Young Megan Khang collected the low amateur award this year and is now faced with making some decisions about her future.  Will it be college or should she just take the leap and turn pro?  This was Khang’s third run at the US Women’s Open.  She missed the cut in her first two appearances. This year she finished T35th.

Khang told The Morning Call’s Tim Housenick that this Open Championship has her rethinking plans for her immediate future:

"“The biggest goal of mine is to go on the LPGA Tour and this definitely gives me a lot of confidence to compete out here with the women. And it does, I’m not going to lie, it does influence me a little to come out here and play on the Tour.”"
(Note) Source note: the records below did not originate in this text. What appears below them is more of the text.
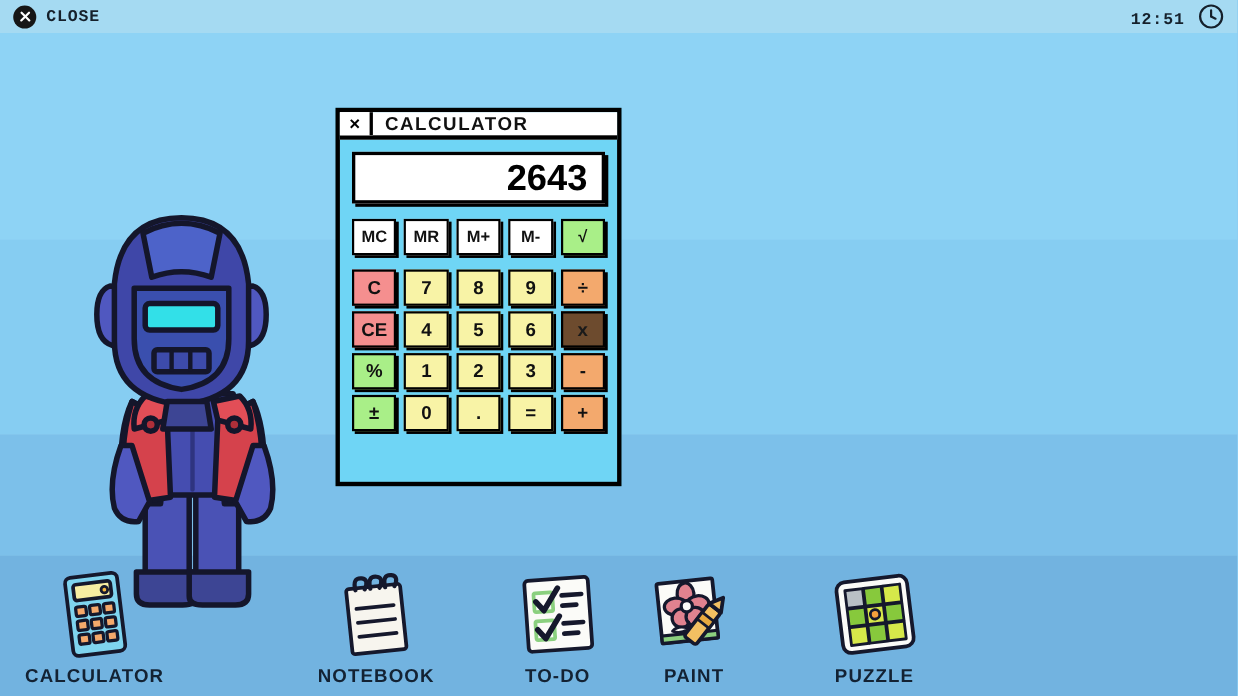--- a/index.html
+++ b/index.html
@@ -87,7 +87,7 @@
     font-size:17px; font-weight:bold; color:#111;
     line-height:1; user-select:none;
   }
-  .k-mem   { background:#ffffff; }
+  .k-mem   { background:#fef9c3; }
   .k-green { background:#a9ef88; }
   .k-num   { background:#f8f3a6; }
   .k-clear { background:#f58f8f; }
But the biggest Cinderella Story got played out by a 20-year old US Women’s Open rookie whose mother and father had sacrificed much to give her a shot at this moment.  And In Gee Chun didn’t seem to understand that rookies just don’t win the Open Championship.  She played with joy and abandon and an awesome level of skill.

With her friend Hee Kyung Seo’s caddie on the bag, Chun played her way past Morgan Pressel and Seo Yeon Ryu, then Brooke Henderson and then Inbee Park as Sunday’s final round unfolded.

There was trouble at the top of the board.  Stacy Lewis was struggling and In Gee Chun was smiling as she pulled even with Lewis on the leaderboard.  A run of three birdies beginning on the 15th took Chun to the top of the board.

Yang fought back and with an eagle on the 16th and a birdie on the 17th she was within a shot of a playoff.  But the pesky 18th wasn’t giving up any last-minute second chances.  Yang had to settle for runner-up and Lewis and Park shared 3rd.

The KLPGA and JLPGA member had started the day four shots off the lead and birdied three of her final four holes to finish at 8-under par 272 and one shot clear of Amy Yang.   When the dust had settled and the stats were compiled, In Gee Chun had recorded seven birdies and three bogeys on Sunday and her four-day total of 272 matched Annika Sorenstam (1996) and Juli Inkster (1999) for the championship scoring record.

When the glass slipper fits, you just have to slip it on, go to the ball, and enjoy yourself!